Extracted records -
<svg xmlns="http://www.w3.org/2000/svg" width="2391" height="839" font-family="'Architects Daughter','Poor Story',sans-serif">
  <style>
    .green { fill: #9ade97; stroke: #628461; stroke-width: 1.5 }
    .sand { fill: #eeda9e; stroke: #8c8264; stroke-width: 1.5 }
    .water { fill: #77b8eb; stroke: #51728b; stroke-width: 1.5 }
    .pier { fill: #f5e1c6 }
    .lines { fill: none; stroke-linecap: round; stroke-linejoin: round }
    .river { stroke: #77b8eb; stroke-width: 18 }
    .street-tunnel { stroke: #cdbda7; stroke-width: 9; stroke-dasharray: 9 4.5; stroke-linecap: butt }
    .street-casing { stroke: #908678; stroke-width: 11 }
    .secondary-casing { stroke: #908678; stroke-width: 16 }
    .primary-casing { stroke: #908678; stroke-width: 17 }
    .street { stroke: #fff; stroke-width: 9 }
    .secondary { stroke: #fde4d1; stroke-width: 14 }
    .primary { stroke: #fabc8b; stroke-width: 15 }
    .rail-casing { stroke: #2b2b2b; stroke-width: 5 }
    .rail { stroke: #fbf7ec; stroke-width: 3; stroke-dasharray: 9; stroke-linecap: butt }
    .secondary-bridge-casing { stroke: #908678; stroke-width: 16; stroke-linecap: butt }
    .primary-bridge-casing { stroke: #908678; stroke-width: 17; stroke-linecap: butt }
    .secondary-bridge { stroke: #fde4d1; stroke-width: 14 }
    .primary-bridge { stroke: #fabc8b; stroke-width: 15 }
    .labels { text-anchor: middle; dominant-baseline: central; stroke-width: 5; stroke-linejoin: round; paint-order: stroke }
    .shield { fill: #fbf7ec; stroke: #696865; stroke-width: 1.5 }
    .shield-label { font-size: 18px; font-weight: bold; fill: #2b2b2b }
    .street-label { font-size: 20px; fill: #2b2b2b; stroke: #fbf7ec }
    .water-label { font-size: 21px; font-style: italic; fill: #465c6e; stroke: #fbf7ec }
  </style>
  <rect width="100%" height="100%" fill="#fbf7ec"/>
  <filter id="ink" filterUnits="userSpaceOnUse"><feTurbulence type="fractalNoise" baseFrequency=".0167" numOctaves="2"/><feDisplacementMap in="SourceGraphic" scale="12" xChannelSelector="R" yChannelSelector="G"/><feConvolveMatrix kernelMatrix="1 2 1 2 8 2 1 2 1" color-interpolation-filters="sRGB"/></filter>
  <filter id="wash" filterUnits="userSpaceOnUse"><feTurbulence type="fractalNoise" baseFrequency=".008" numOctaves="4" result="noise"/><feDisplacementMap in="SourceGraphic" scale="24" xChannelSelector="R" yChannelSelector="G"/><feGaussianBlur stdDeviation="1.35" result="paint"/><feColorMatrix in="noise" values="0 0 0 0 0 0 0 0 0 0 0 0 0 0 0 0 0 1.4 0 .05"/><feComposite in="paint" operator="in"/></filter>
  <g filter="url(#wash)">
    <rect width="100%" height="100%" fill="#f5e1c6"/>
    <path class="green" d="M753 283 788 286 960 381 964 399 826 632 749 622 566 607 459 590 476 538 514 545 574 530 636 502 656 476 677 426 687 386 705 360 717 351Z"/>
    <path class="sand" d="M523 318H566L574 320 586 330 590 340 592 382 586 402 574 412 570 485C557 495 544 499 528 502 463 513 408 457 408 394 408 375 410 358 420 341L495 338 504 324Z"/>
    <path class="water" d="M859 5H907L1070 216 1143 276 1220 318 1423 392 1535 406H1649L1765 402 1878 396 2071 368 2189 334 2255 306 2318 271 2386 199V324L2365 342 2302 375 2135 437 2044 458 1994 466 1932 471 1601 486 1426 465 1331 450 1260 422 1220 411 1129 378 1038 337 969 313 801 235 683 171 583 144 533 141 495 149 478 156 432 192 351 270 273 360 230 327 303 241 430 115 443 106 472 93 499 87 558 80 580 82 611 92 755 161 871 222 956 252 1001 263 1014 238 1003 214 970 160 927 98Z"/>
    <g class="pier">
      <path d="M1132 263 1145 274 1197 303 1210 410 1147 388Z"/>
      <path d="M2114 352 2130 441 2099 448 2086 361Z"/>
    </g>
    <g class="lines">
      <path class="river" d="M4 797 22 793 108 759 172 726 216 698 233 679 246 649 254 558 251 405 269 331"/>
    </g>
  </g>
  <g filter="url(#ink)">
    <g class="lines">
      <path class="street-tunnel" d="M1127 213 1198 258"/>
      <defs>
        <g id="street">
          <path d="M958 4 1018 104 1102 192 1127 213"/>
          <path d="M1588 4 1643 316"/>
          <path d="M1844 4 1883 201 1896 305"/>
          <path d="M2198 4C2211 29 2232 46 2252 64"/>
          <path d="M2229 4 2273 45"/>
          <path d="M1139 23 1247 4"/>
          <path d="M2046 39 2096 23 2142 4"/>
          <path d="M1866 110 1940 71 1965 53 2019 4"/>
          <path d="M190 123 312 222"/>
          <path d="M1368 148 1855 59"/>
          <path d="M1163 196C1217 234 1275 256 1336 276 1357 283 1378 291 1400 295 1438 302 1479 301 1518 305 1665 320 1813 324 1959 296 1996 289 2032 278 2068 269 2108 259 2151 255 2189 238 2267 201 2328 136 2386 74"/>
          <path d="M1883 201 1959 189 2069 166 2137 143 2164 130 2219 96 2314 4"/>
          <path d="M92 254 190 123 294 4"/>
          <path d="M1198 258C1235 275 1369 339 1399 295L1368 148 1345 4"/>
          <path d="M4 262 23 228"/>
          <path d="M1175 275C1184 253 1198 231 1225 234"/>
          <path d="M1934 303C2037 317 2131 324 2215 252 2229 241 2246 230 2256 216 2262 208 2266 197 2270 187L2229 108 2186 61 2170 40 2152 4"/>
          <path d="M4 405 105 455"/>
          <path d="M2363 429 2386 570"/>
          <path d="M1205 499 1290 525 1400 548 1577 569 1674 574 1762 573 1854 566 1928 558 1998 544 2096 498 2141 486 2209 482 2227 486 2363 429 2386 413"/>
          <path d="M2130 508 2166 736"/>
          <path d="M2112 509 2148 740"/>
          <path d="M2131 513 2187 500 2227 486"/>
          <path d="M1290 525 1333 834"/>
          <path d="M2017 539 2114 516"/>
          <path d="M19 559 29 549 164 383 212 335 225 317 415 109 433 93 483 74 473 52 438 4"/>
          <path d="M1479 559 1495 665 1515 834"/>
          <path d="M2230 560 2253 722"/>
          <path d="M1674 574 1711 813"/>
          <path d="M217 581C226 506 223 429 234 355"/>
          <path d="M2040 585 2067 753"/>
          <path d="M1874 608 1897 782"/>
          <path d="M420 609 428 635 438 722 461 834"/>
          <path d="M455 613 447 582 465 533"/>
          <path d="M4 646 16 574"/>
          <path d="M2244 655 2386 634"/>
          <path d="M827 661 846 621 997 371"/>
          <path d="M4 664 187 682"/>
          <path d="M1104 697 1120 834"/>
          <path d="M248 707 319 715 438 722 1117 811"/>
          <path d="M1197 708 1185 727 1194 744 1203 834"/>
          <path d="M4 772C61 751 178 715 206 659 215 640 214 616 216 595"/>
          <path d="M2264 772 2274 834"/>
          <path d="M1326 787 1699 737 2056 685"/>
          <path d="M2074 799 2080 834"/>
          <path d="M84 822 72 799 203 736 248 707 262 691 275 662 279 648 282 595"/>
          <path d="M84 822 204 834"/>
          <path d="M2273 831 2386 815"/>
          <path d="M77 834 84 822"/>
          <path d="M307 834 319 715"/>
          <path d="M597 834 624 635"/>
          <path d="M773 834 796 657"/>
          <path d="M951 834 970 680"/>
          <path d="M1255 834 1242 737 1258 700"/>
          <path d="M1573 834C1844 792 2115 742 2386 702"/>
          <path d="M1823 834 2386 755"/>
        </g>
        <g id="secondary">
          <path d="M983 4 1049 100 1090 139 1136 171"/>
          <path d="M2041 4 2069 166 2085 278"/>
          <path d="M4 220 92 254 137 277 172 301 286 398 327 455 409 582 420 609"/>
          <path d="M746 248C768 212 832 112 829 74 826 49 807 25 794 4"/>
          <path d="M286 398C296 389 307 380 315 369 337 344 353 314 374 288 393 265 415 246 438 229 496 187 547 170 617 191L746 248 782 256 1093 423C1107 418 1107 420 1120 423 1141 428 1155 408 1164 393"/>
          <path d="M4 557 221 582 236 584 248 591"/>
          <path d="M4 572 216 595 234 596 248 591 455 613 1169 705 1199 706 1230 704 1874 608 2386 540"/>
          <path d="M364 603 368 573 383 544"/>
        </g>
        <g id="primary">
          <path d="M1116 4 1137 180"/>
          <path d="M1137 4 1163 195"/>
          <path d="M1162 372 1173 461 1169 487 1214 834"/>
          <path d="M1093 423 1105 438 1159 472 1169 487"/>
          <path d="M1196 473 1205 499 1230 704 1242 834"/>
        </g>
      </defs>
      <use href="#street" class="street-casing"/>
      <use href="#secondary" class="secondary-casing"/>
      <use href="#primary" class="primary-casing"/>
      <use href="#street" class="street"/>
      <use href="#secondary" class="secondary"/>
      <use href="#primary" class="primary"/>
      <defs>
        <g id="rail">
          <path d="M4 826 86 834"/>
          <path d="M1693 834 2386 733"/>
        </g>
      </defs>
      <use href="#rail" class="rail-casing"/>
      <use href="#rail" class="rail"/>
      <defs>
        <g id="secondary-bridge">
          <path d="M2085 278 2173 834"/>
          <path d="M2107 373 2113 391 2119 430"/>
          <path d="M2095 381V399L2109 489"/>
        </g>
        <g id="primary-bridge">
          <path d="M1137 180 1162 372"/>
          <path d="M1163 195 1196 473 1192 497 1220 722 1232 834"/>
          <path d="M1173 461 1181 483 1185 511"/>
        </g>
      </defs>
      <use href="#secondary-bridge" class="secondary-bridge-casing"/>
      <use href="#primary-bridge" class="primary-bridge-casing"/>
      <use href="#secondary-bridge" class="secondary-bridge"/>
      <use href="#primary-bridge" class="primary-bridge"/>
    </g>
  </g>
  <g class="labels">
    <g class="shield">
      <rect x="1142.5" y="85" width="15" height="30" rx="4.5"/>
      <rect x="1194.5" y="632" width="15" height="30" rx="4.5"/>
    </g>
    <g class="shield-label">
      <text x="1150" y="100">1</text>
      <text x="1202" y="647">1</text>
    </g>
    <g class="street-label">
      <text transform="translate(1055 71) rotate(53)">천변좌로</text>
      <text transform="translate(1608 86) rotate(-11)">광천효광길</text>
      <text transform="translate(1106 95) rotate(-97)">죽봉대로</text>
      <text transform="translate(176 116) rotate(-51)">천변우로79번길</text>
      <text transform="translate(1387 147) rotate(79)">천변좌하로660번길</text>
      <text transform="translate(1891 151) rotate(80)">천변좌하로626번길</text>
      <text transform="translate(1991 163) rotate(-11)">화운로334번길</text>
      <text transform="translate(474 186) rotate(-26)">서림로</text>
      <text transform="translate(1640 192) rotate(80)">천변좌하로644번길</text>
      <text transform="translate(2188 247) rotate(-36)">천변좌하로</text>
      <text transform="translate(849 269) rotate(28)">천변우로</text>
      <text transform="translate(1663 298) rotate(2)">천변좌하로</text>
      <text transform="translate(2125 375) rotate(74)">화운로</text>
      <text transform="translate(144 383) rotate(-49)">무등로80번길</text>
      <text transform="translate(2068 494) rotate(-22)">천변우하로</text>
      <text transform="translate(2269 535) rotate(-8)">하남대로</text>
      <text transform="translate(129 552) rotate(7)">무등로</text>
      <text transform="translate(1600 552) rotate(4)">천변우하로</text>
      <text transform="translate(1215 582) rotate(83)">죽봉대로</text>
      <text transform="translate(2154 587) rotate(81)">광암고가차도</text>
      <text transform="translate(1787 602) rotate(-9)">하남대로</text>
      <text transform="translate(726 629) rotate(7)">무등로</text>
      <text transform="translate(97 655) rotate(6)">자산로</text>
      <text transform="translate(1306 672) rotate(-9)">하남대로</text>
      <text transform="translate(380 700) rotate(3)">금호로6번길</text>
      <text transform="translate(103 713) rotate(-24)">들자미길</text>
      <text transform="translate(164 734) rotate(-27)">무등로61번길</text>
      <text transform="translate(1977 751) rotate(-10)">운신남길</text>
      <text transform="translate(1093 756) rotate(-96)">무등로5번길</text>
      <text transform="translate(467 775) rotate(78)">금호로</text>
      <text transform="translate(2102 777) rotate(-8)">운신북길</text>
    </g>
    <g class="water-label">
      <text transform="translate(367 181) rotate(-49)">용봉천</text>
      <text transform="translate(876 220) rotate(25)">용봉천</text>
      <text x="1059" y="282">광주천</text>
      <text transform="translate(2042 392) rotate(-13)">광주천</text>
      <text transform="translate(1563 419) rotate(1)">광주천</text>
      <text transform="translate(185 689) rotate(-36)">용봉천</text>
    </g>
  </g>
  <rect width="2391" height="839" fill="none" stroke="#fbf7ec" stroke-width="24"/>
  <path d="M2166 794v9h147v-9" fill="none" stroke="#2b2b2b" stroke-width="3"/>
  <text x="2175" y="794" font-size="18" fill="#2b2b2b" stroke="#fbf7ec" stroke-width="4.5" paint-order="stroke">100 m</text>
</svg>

Required work -
Copy each line above that contains the word "labels".

Finished task -
    .labels { text-anchor: middle; dominant-baseline: central; stroke-width: 5; stroke-linejoin: round; paint-order: stroke }
  <g class="labels">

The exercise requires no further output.